Source data:
__________

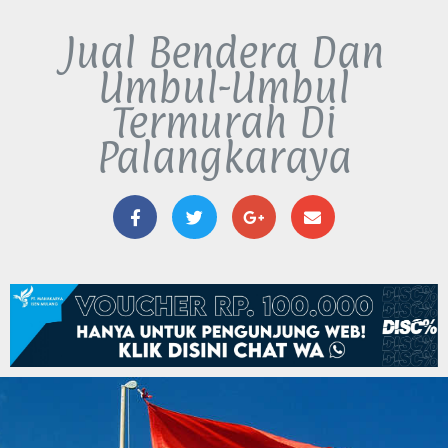
Jual Bendera Dan
Umbul-Umbul
Termurah Di
Palangkaraya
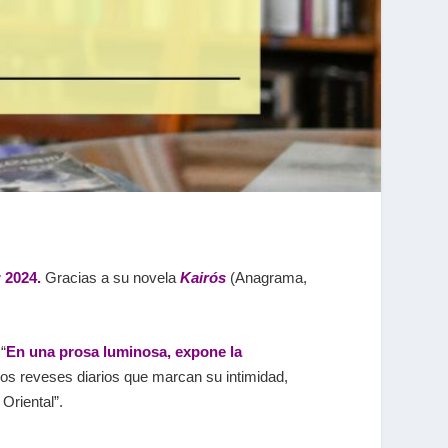
 2024.
Gracias a su novela
Kairós
(Anagrama,
“
En una prosa luminosa, expone la
 los reveses diarios que marcan su intimidad,
Oriental”.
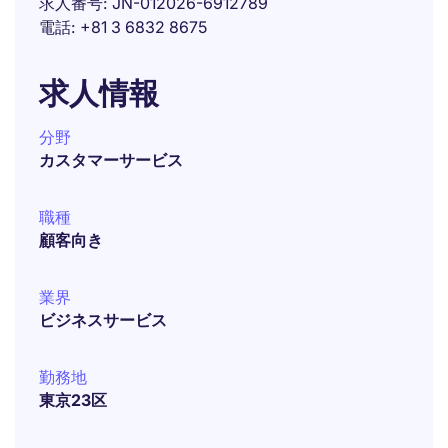
求人番号
JN-012026-6912789
電話
+81 3 6832 8675
求人情報
分野
カスタマーサービス
職種
顧客向き
業界
ビジネスサービス
勤務地
東京23区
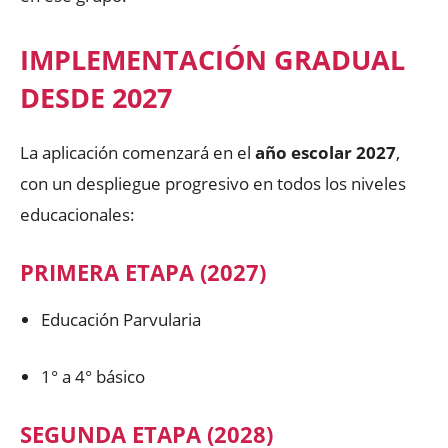
IMPLEMENTACIÓN GRADUAL
DESDE 2027
La aplicación comenzará en el
año escolar 2027
,
con un despliegue progresivo en todos los niveles
educacionales:
PRIMERA ETAPA (2027)
Educación Parvularia
1° a 4° básico
SEGUNDA ETAPA (2028)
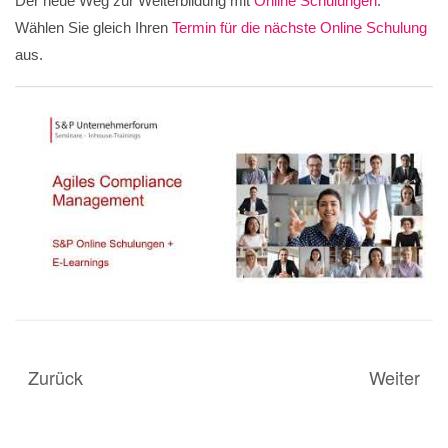
Der neue Weg zur Weiterbildung mit
Online Schulungen
.
Wählen Sie gleich Ihren
Termin für die nächste Online Schulung
aus.
Zurück
Weiter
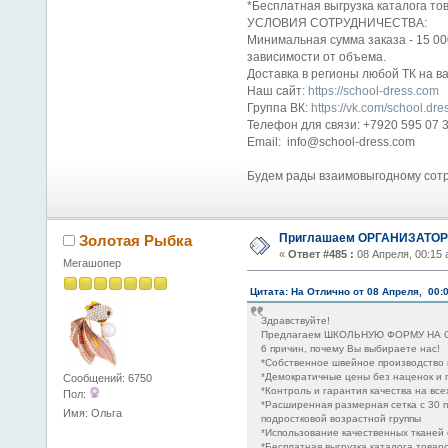
*Бесплатная выгрузка каталога тов
УСЛОВИЯ СОТРУДНИЧЕСТВА:
Минимальная сумма заказа - 15 000
зависимости от объема.
Доставка в регионы любой ТК на ва
Наш сайт:
https://school-dress.com
Группа ВК:
https://vk.com/school.dre
Телефон для связи: +7920 595 07 3
Email: info@school-dress.com
Будем рады взаимовыгодному сотр
Приглашаем ОРГАНИЗАТОРО
Золотая Рыбка
«
Ответ #485 :
08 Апреля, 00:15 
Мегашопер
Цитата: На Отлично от 08 Апреля, 00:
Здравствуйте!
Предлагаем ШКОЛЬНУЮ ФОРМУ НА ОТ
6 причин, почему Вы выбираете нас!
*Собственное швейное производство 
*Демократичные цены без наценок и
Сообщений: 6750
*Контроль и гарантия качества на все
Пол:
*Расширенная размерная сетка с 30 п
Имя: Ольга
подростковой возрастной группы
*Использование качественных тканей
*Бесплатная выгрузка каталога товаро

__________

(WRITTEN TASK) Sift the data above for lines with "dress", then copy each one.

(ANSWER SPACE)
https://school-dress.com
Email: info@school-dress.com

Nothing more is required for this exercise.